=== Document passage ===
====

The X-ray diffraction patterns of the as-synthesized Pt–amino acid micro-assembled structures from different amino acids are given in Fig. 3 while the XRD patterns of Pt–alanine superstructures before and after heat-treatment are shown in Fig. S4† (ESI). The XRD pattern showed peaks at 39.6, 46.4, 67.7, 81.8 (2θ degree) assigned to the diffraction from (111), (200), (220), and (311) planes of the FCC lattice of Pt (JCPDS no. 04-0802).

Fig. 3 XRD patterns of the as-synthesized Pt–amino acid micro-assembled structures.

The primary Pt nanoparticle size calculated from the XRD patterns in Fig. 3 using the Scherrer formula was in the range of 3–6 nm for all of the present samples. The crystallite size of the Pt–alanine based nanoparticles heat-treated at 400 °C was calculated to be 12.5 nm using the Scherrer equation from the spectra shown in the ESI.† The energy dispersive X-ray spectra and smart maps of Pt–alanine superstructures before and after heat treatment (Fig. S5(a) and (b)† respectively) revealed the presence of both platinum and carbon as part of the structure (ESI†).

Rotating disc cyclic voltammetry tests were performed on these samples to test if the entire platinum surface is electrochemically active. The electrochemical surface area (ECSA) was measured to be 9.3 m² g⁻¹_-Pt for the sample heat-treated at 400 °C. Although this ECSA value is lower than that of commercial grade catalysts (ECSA in the range 50–100 m² g⁻¹_-Pt), because of the larger size of the platinum nanoparticles in this study the results were not unexpected. Based on the size of the heat-treated platinum nanoparticle being 12.5 nm, as calculated from XRD spectra, the platinum surface utilization for catalytic activity could be calculated as 41.5%. This surface usage value indicates that a significant portion of the nanoparticles was accessible for the electrochemical reaction.

The geometrical differences in unit building blocks of each of the Pt–amino acid combinations and the resulting configurational variations of their assembly are well evidenced from the transmission electron micrographs (Fig. 4). The geometry of the unit building blocks of Pt-structures based on alanine (Fig. 4(A) and (B)), glycine (Fig. 4(C) and (D)) and glutamic acid (Fig. 4(E) and (F)) is unambiguously different and is apparent from the growing ends of these structures (Fig. 4(B), (D) and (F)). The growing edge of Pt–alanine superstructures resembled the pyramidal growth of thin discs (Fig. 4(B)) that constitute the repeat unit of the alpha helical structures. For glycine based structures, it could be implied from the TEM image (Fig. 4(D)) that the sharp needle like protruding structures that appeared in the SEMs are basically composed of diagonally oriented Pt unit structures. More interestingly, the growing edges of glutamic acid directed Pt-structures revealed its elongated nanotubular morphology (Fig. 4(F)). The stacking of these nanotubes should have given the triangular look to the building blocks when viewed in SEM (Fig. 1(H) & (I)). It can be seen that each of these glutamic acid based structures are individually composed of Pt-lattices arranged like stacked concentrated circles. The nanoparticle size visible in the TEM micrographs is also in the order of 3–6 nm, similar to the values calculated from XRD plots.

Fig. 4 TEM images of different types of Pt–amino acid molecular building blocks formed under stirring conditions. (A and B) Pt–alanine; (C and D) glycine; and (E and F) glutamic acid.

====

=== Source material ===
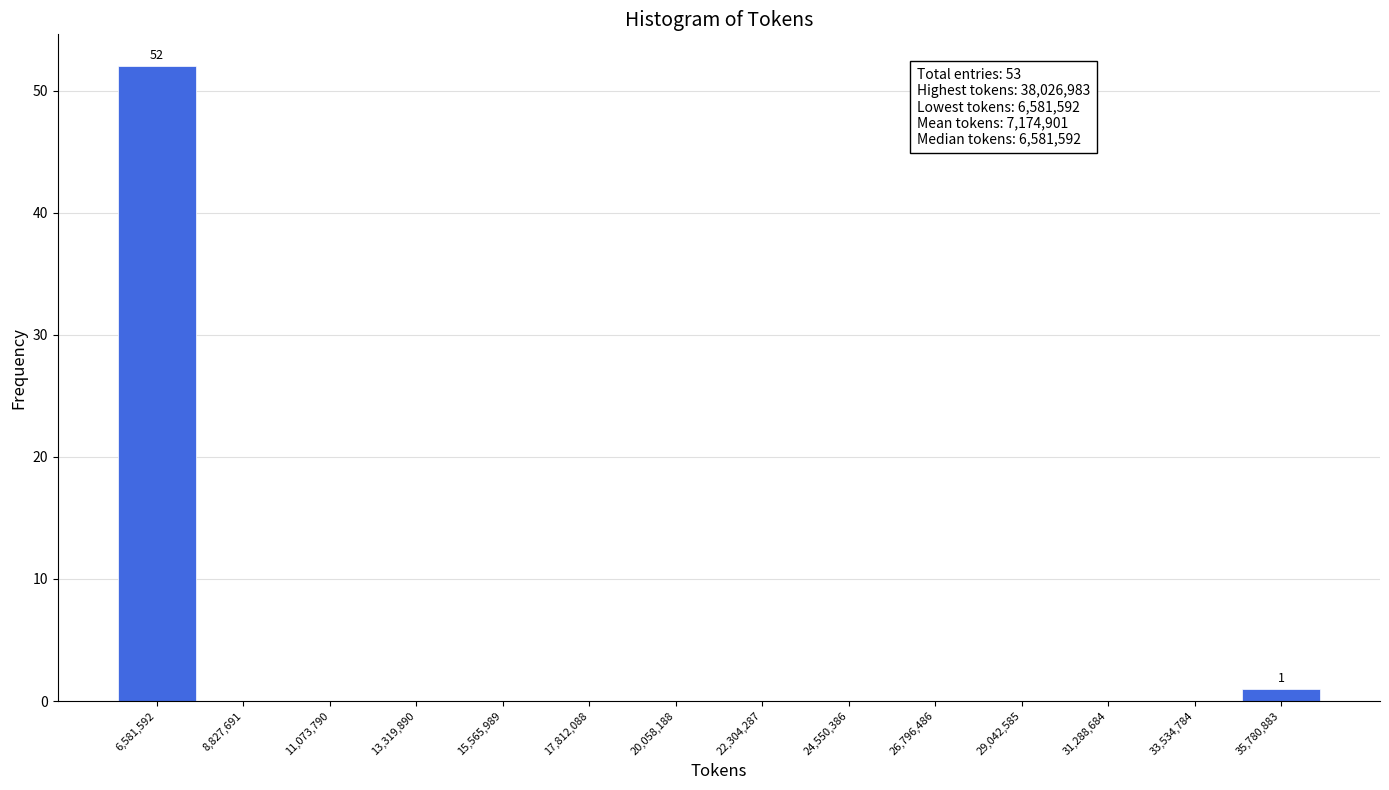

Reading left to right, transcribe all the data shown in this chart.

6,581,592=52	8,827,691=0	11,073,790=0	13,319,890=0	15,565,989=0	17,812,088=0	20,058,188=0	22,304,287=0	24,550,386=0	26,796,486=0	29,042,585=0	31,288,684=0	33,534,784=0	35,780,883=1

====

=== Task list ===
**a)** In the passage on platinum–amino acid structures, what crystallite size did the Scherrer equation give for the Pt–alanine nanoparticles heat-treated at 400 °C?
**b)** Using the passage on platinum–amino acid structures, explain in one to three sentences why the authors were not surprised that the heat-treated sample's electrochemical surface area was lower than that of commercial catalysts.
**c)** Please write the next part of the passage on platinum–amino acid structures, starting after the Fig. 4 caption.

=== Answers for the exercise ===
**a)** 12.5 nm

**b)** The heat-treated sample's ECSA of 9.3 m² g⁻¹_-Pt fell below the 50–100 m² g⁻¹_-Pt of commercial grade catalysts. The authors expected this because the platinum nanoparticles in their study were larger.

**c)**
The unique morphologies and physicochemical properties of self-assembled hierarchical nanostructures of noble metals have attracted considerable interest due to their multifaceted and advanced functional properties.^29,30 Remarkable features of silver nanostructure assemblies formed under ambient conditions offer fascinating opportunities to be used as catalysts in antimicrobial and imaging applications.^31,32 Hence we have attempted to explore the conceptual extension of the amino acid inspired microscale growth of platinum nanocrystals towards other noble metals, by performing the same reaction with silver. The role of surfactant in the reaction was also evaluated by using tri-sodium citrate (TSC) along with Ag–amino acid systems. In the case of silver nanocrystal assembly, dendritic structures were observed in the absence of TSC in the reaction medium (Fig. 5(A) and (B)), while the presence of TSC changed the growth pattern of the nanocrystals into flower-like superstructures (Fig. 5(C) and (D)). The high magnification image (Fig. 5(E)) imparts insights into the multistage assembly of silver nanocrystals that are initially grown as a solid rectangular block-like superstructure before undergoing a secondary organization to transform into the flower-like morphology. The X-ray diffraction pattern of the as-synthesized silver structures (Fig. 5(F)) was found to match with its face-centered cubic crystal structure.

Fig. 5 (A and B) Dendritic structures of silver nanocrystals formed in the absence of tri-sodium citrate in the reaction medium; (C–E) flower-like morphology formed in the presence of tri-sodium citrate shown under different magnifications. (F) The X-ray diffraction pattern of the as-prepared TSC stabilized silver–alanine superstructures.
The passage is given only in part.